• **Written task 1**
Answer these questions about the passage on showing uncertainty in planning maps:
(a) What did Gershon suggest small perpendicular arrows or lines may help emphasize?
(b) When the intended size of a planning object is given in text documents, what can be done with its point or abstract cartographic symbol?
(c) What dynamic visualization is proposed for search areas newly designated for nature conservation?
• **Written task 2**
Rewrite the passage on showing uncertainty in planning maps from "Search areas newly" to "moderately transparent hatching.", swapping "vibrating" for "shimmering".
• **Written task 3**
Write the next part of the passage on showing uncertainty in planning maps, picking up after its last sentence.

Gershon (1998) suggested the use of small perpendicular arrows (or lines) may help to emphasise the uncertainty of a location of point or line symbols. Hatching (already commonly applied in digital spatial plans and equivalent to Gershon’s dashed lines, but for areas or zones) may express unspecified locations within boundaries.

The above literature review led to a proposal to use some of the above mentioned graphic variables for the representation of the classified uncertainties related to planning objects in static visualisations (see Table 1 for the overview). Some of the proposed visualisations are graphically represented in Figs. 6, 7 and 8 (see below). However, a remark should still be made about planning objects that are often visualised by point or other abstract cartographic symbols. Although the exact boundaries of such planning objects may be uncertain, their intended size (e.g. in ha.) may be specified in text documents. If that is the case, then the point or abstract cartographic symbol can be made proportional to the intended size of the planning object.
Table 1

Description of proposed visualisations; the graphic representation variables used for uncertainty are emphasised by italic text

Planning objects

Static visualisation

Dynamic visualisation

Possible locations of greenports and other horticultural centres

Fuzzy outlines of point symbols that are proportional in size to the planned area. Colour or form for types of centres.

Instead of fuzzy outlines, slight repeated position changes (application of frequency) of the symbols. Colour (or form) and size as in the static visualisation.

Search areas for robust connections as part of the Ecological Main Structure

If the locations of these planning objects are specified, and the boundaries are determined at national, but not at lower levels: crisp outlines on planning maps at national scales; on more detailed maps: increasing boundary uncertainties by increasing fuzziness (decreasing sharpness) or by increasing noise.

 

If neither the locations nor boundaries of these planning objects are specified: arrows with attached short perpendicular lines or arrows (for locational uncertainty). Alternative: small hatched zones, with increasing gradient in outward directions. Optional: colour for type of connection.

Small, repeated position changes (application of frequency) of arrows without attached perpendicular elements or of hatched zones without gradient or transparency.

Search areas newly designated for nature conservation as part of the Ecological Main Structure

If boundaries are determined at national, but not at lower levels: crisp outlines on planning maps at national scales; on more detailed maps: increasing boundary uncertainties by increasing fuzziness (decreasing sharpness) or by increasing noise. Alternative: increasing coarser resolution of the shape of the whole area. Infill: gradient or hatching.

Slightly vibrating infill (application of frequency).

Possible locations of protected areas designated as National Landscapes

Increasing uncertainty about boundaries at lower levels: by increasing fuzziness (decreasing sharpness) or by increasing noise. Alternative: increasing coarser resolution of the shape of the whole area. Infill: gradient or moderately transparent hatching.

• **Supplied data**
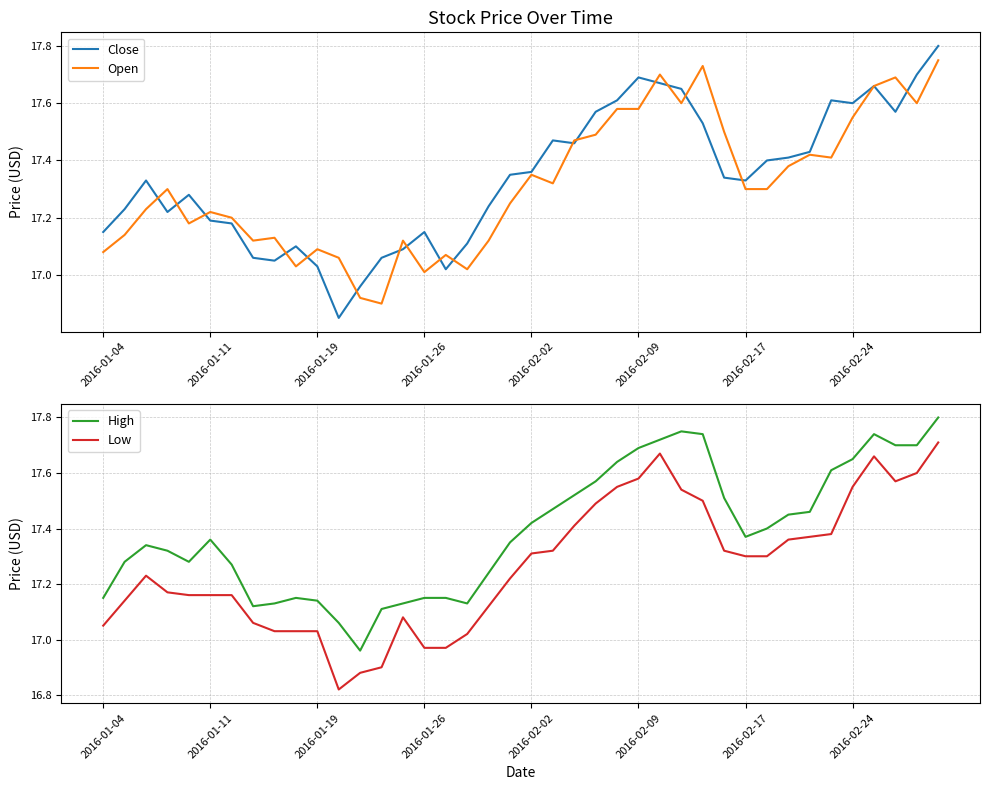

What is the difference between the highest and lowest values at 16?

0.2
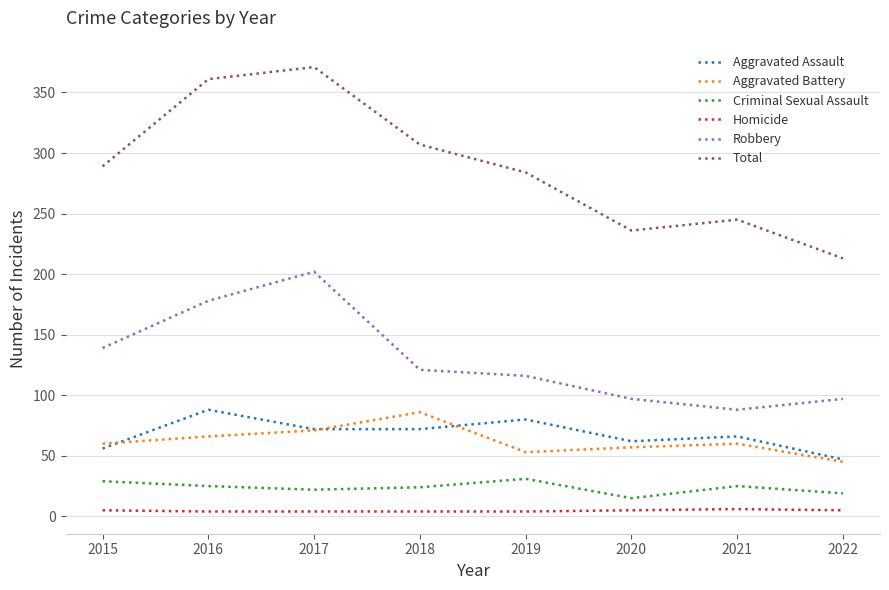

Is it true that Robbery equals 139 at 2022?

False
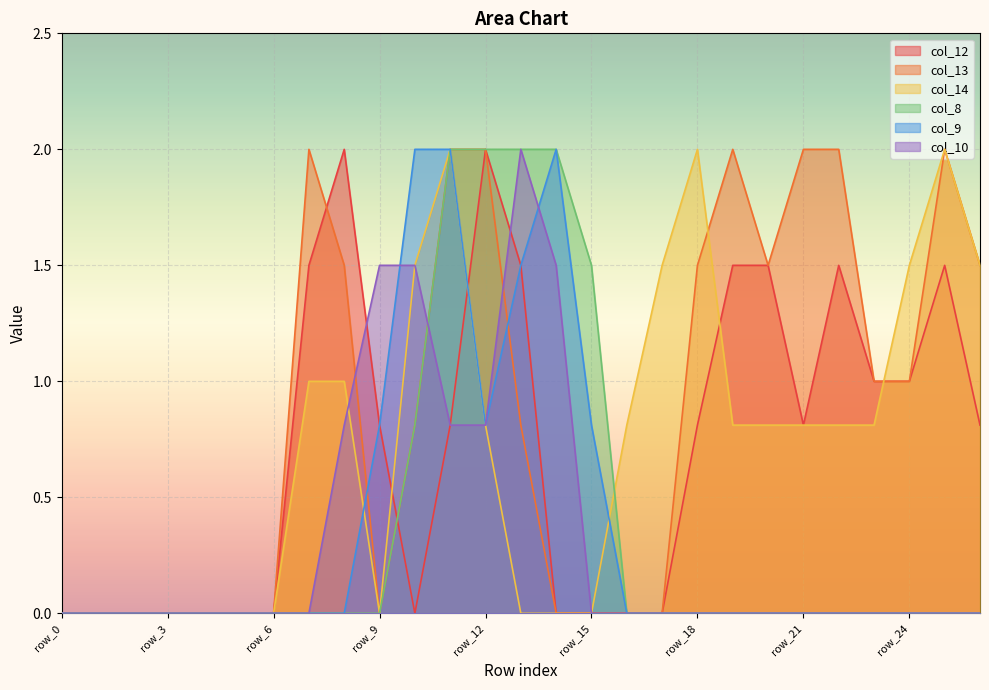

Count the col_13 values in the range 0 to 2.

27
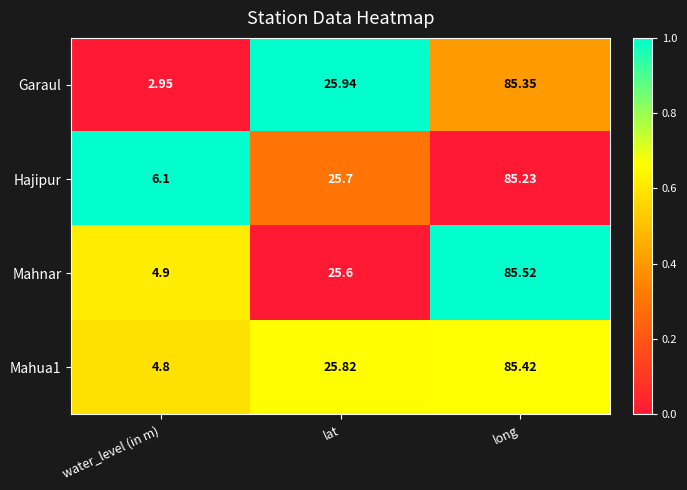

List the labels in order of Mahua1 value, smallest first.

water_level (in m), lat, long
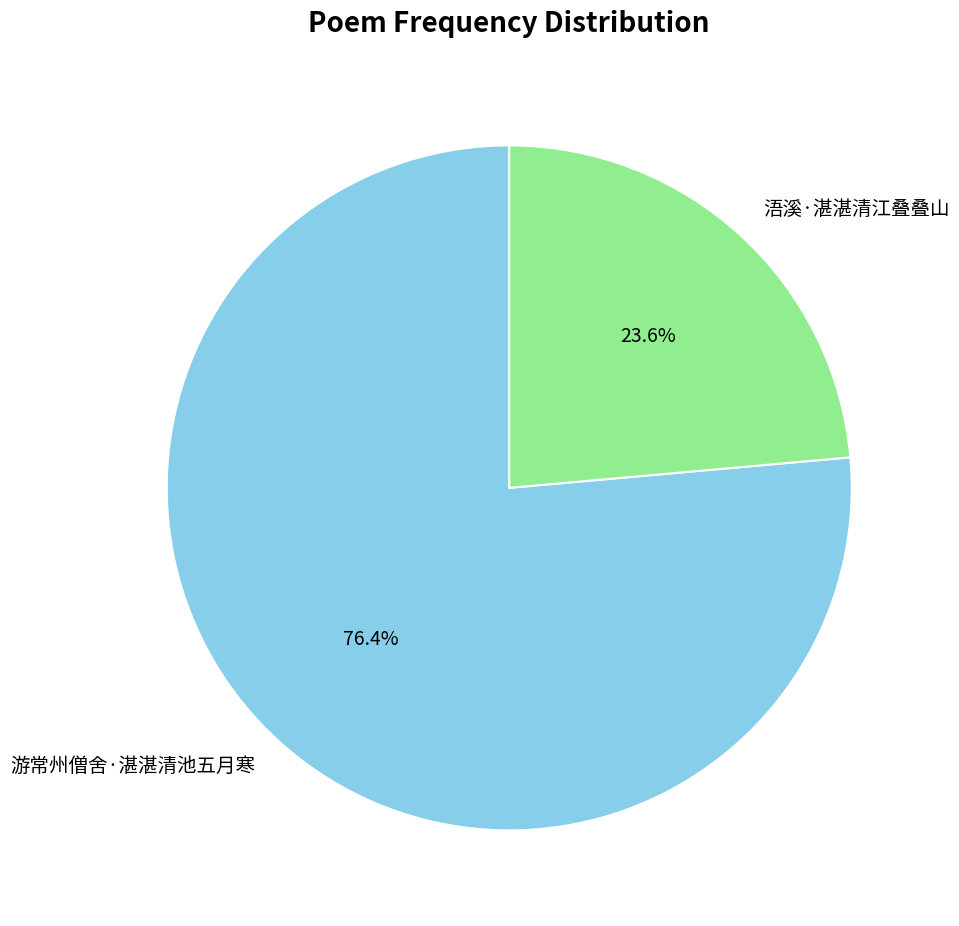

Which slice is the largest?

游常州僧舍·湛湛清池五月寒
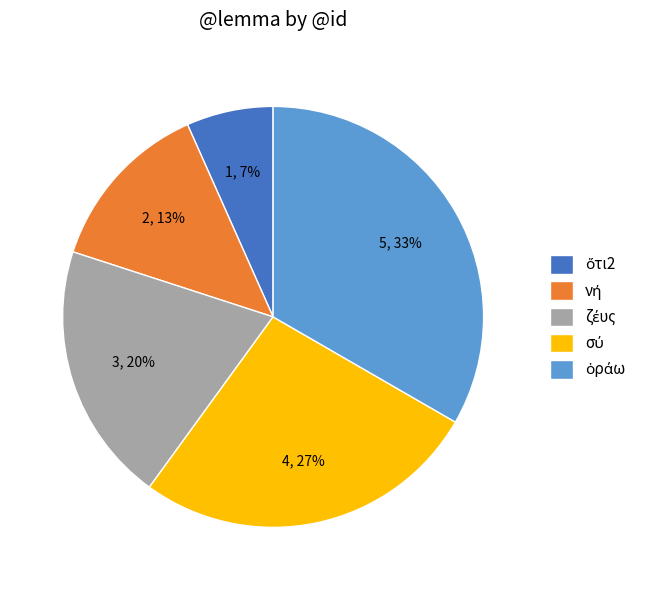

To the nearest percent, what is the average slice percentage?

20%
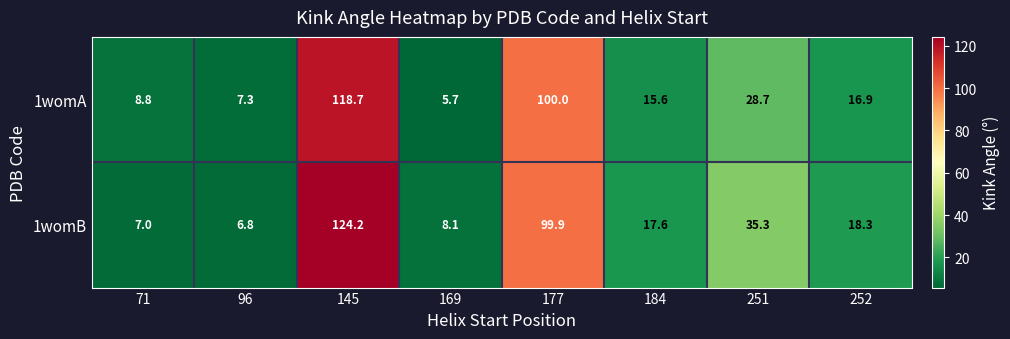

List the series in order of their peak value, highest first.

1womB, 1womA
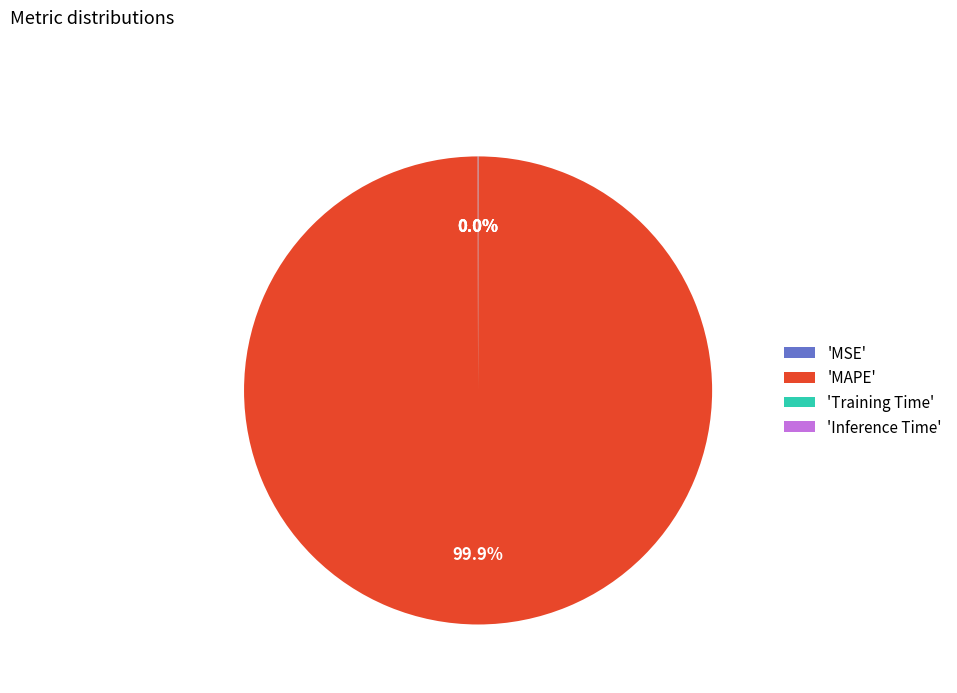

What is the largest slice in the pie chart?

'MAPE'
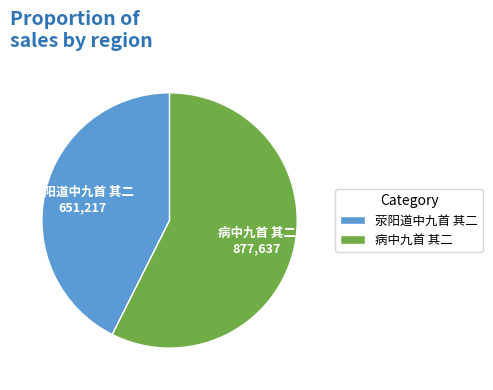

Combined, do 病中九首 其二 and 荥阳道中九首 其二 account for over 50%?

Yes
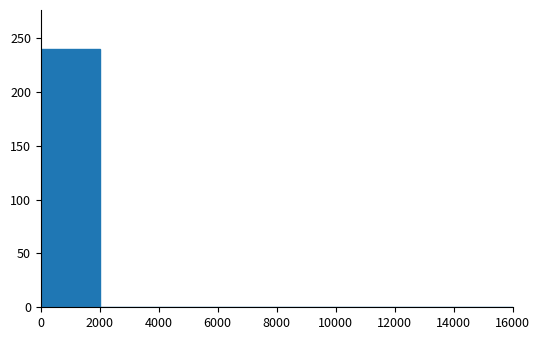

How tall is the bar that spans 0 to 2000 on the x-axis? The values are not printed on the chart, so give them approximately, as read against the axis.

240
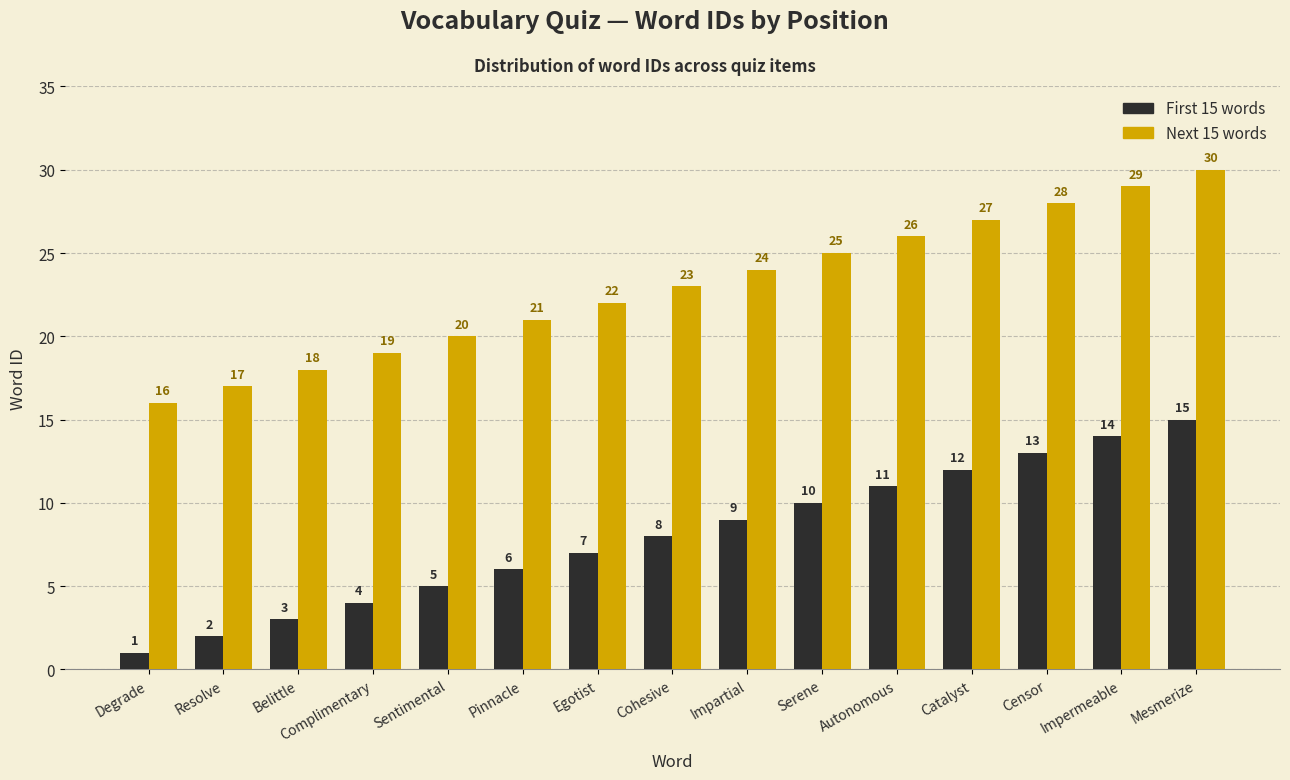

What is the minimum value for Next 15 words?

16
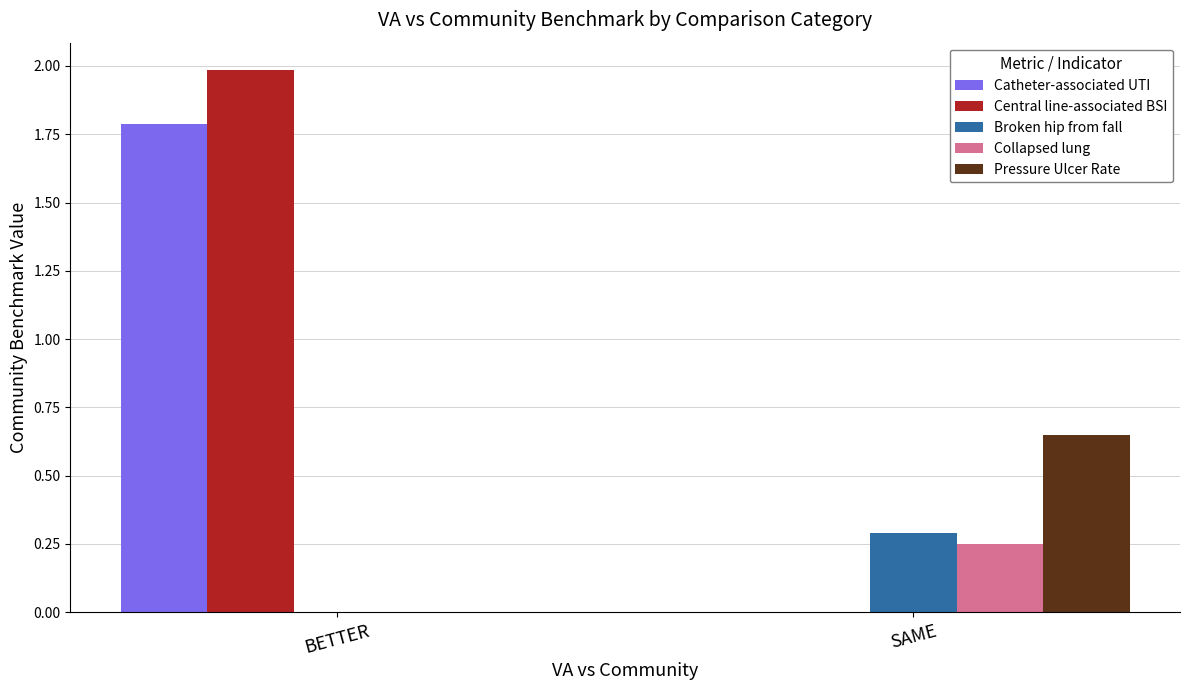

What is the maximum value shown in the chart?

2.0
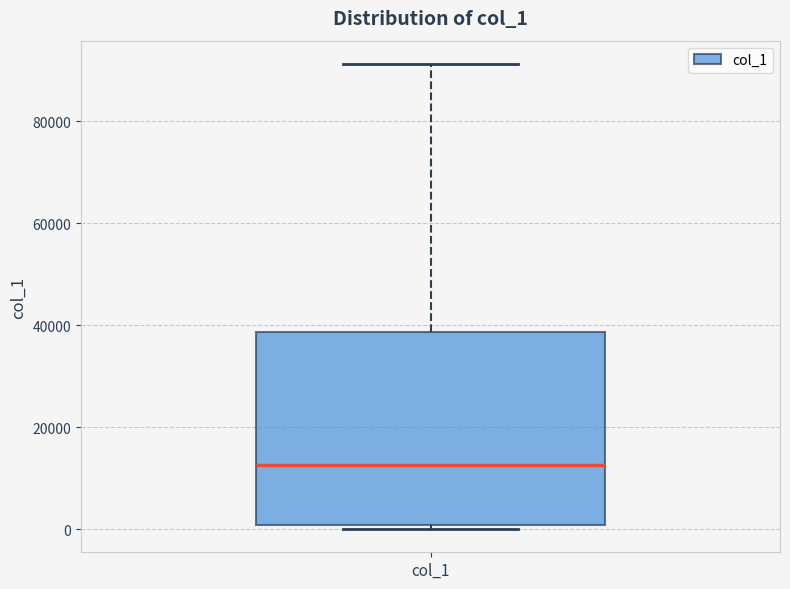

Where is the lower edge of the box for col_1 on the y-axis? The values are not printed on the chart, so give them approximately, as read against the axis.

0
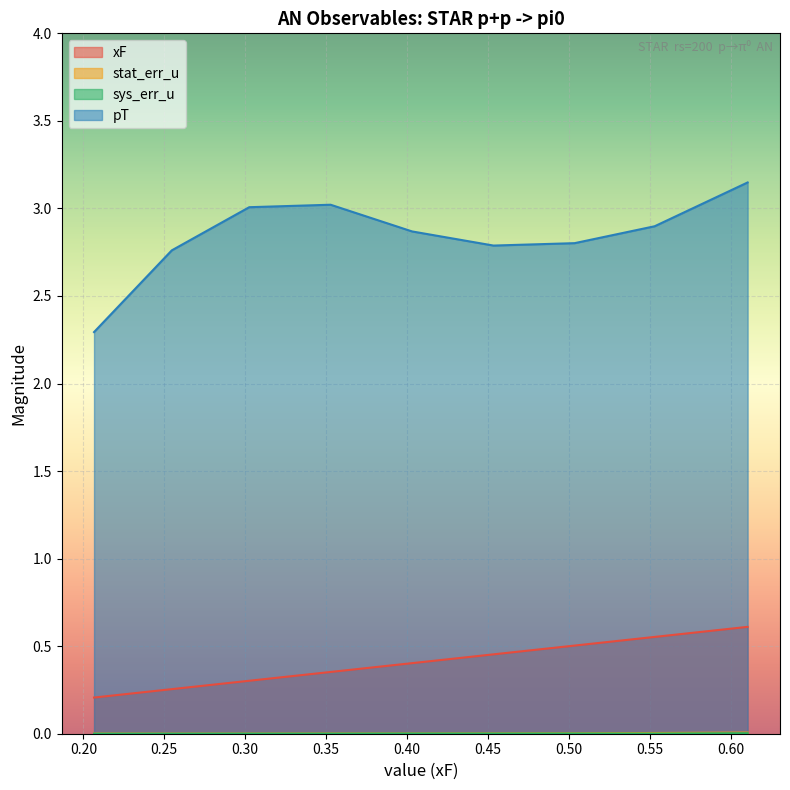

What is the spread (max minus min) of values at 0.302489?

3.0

• **Written reply 1**
(a) The uncertainty of a location of point or line symbols.
(b) It can be made proportional to the intended size of the planning object.
(c) Slightly vibrating infill (application of frequency).

• **Written reply 2**
Search areas newly designated for nature conservation as part of the Ecological Main Structure

If boundaries are determined at national, but not at lower levels: crisp outlines on planning maps at national scales; on more detailed maps: increasing boundary uncertainties by increasing fuzziness (decreasing sharpness) or by increasing noise. Alternative: increasing coarser resolution of the shape of the whole area. Infill: gradient or hatching.

Slightly shimmering infill (application of frequency).

Possible locations of protected areas designated as National Landscapes

Increasing uncertainty about boundaries at lower levels: by increasing fuzziness (decreasing sharpness) or by increasing noise. Alternative: increasing coarser resolution of the shape of the whole area. Infill: gradient or moderately transparent hatching.

• **Written reply 3**
Slightly vibrating infill (application of frequency).

Locations of sources of noise / odour nuisance

Gradient (continuous value) around the source, proportional in size to the average affected area. If different subzones can be distinguished: contours with different value infills (dark tints near a source, lighter tints at increasing distance from a source). Colour for type of source.

 

If representation of temporal uncertainty is also needed: transparent fog over the above mentioned symbols to reduce the visibility.

The transparent fog is replaced by repeated animated changes (application of frequency) in position or shape of the symbols.

Fig. 7

Examples of dynamic visualisation of uncertainty, top: boundary uncertainty by repetitive display of a small (1) and a large (2) symbol ; bottom: location uncertainly by repetitive display of changes in location of a symbol (1,2)

Fig. 8

Uncertainty visualisation: a. greenports and other horticultural centres; b. sources of noise or odour nuisance (without and with distinct zones; right: also being temporal uncertain); c and d. robust connections by fuzzy lines noise; and by arrows if locations and boundaries are not yet defined; e and f. polygon outlines (e.g. for designated areas) with shape resolution and fuzziness; e.g. polygon infill (hatching and gradient)

Blenkinsop et al. (2000) stated that during a spatial planning process, users generally prefer static maps, but animated uncertainty representations can provide an effective first impression of uncertainty. Therefore, we also proposed some dynamic visualisations in Table 1: slightly vibrating area infill, and small alternations in position or shape (Shepard 1994; Fisher 1996; see also Zhang et al. 2008; Fig. 7). These small repetitive changes are different realisations of the dynamic visualisation of variable frequency (MacEachren 1994; Blok 2005) that attract attention, but may also distract the user from other aspects in the visualisation. Therefore, we also proposed that users should be able to switch the animated uncertainty visualisations on and off.

Implementation

In 2006 the Dutch Ministry of Agriculture, Nature and Food Quality published their long-range plan for rural areas in a digital form, but they did not want to publish the maps that belonged to the plan on a regional and local scale in a viewer. This was because they were concerned about wrong interpretations by users who might, for example, overlay selections on detailed maps. Therefore, this was a good case to test improved visualisation as a proposed solution.

To demonstrate the changes in visualisation from the national to local level, a simple viewer was built, but due to time constraints we could not include all proposed visualisations. All graphic variables of the examples in Fig. 8 were available in the viewer, except the shape resolution, the area infill by hatching and by gradient. The examples of symbols for sources of noise or odour nuisance were useful in cases where areas were presented as distinct zones instead of continuous spatial objects. In other cases, gradients (as in the orange symbol) were better.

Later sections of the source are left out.